ACS DIVISION OF BIOLOGICAL CHEMISTRY

March 5th, 2014 by Bill, A., Hall, M. L., Borawski, J., Hodgson, C., Jenkins, J., Piechon, P., Popa, O., Rothwell, C., Tranter, P., Tria, S., Wagner, T., Whitehead, L., Gaither, L. A.

ANO1, a calcium-activated chloride channel, is highly expressed and amplified in human cancers and is a critical survival factor in these cancers. The ANO1 inhibitor CaCCinh-A01 decreases proliferation of ANO1-amplified cell lines, however, the mechanism of action remains elusive. We explored the mechanism behind CaCCinh-A01′s inhibitory effect on cell proliferation using a combined experimental and in silico approach. We show that inhibition of ANO1 function is not sufficient to diminish proliferation of ANO1-dependent cancer cells. We report that CaCCinh-A01 reduces ANO1 protein levels by facilitating endoplasmic reticulum-associated, proteasomal turnover of ANO1. Washout of CaCCinh-A01 rescued ANO1 protein levels and resumed cell proliferation. Proliferation of newly derived CaCCinh-A01 resistant cell pools was not affected by CaCCinh-A01 as compared to the parental cells. Consistently, CaCCinh-A01 failed to reduce ANO1 protein levels in these cells while ANO1-currents were still inhibited by CaCCinh-A01, indicating that CaCCinh-A01 inhibits cell proliferation by reducing ANO1 protein levels.

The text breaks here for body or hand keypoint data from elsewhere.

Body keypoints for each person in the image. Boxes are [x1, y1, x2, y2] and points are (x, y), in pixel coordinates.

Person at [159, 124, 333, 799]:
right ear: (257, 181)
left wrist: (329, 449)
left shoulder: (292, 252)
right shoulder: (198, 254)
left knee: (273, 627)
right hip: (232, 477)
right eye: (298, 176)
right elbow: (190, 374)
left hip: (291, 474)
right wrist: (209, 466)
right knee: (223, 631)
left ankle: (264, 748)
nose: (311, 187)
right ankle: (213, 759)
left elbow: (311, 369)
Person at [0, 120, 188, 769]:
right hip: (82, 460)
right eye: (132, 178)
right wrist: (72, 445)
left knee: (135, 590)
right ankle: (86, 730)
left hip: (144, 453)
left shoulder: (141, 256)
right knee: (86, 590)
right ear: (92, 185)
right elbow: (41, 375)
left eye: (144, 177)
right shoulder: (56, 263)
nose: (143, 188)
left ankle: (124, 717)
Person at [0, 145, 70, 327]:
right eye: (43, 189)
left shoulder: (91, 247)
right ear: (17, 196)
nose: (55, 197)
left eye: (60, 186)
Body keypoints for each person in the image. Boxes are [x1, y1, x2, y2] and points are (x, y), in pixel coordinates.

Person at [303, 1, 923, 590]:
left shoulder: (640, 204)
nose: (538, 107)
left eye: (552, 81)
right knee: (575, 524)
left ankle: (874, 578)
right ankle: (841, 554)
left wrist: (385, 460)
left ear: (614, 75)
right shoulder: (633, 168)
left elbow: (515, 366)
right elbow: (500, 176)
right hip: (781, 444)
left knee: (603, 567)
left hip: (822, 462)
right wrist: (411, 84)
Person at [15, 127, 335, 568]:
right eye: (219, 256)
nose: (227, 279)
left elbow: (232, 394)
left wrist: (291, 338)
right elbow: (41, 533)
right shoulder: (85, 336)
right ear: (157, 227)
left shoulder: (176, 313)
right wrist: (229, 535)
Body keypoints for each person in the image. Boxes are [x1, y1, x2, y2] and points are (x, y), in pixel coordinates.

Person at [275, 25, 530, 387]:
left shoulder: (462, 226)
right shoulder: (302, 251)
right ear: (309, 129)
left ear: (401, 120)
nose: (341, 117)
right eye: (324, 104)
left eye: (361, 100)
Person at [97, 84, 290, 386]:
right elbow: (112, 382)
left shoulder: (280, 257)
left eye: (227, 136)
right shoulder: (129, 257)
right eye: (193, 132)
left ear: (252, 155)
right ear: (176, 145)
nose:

Furthermore, we employed in silico methods to elucidate novel biological functions of ANO1 inhibitors. Specifically, we derived a pharmacophore model to describe inhibitors capable of promoting ANO1 degradation and report new inhibitors of ANO1-dependent cell proliferation. In summary our data demonstrate that inhibition of ANO1′s channel activity is not sufficient to inhibit ANO1-dependent cell proliferation indicating that ANO1′s role in cancer only partially depends on its function as a channel. Our results provide impetus for gaining a deeper understanding of ANO1 modulation in cells and introduce a new targeting approach for antitumor therapy in ANO1-amplified cancers.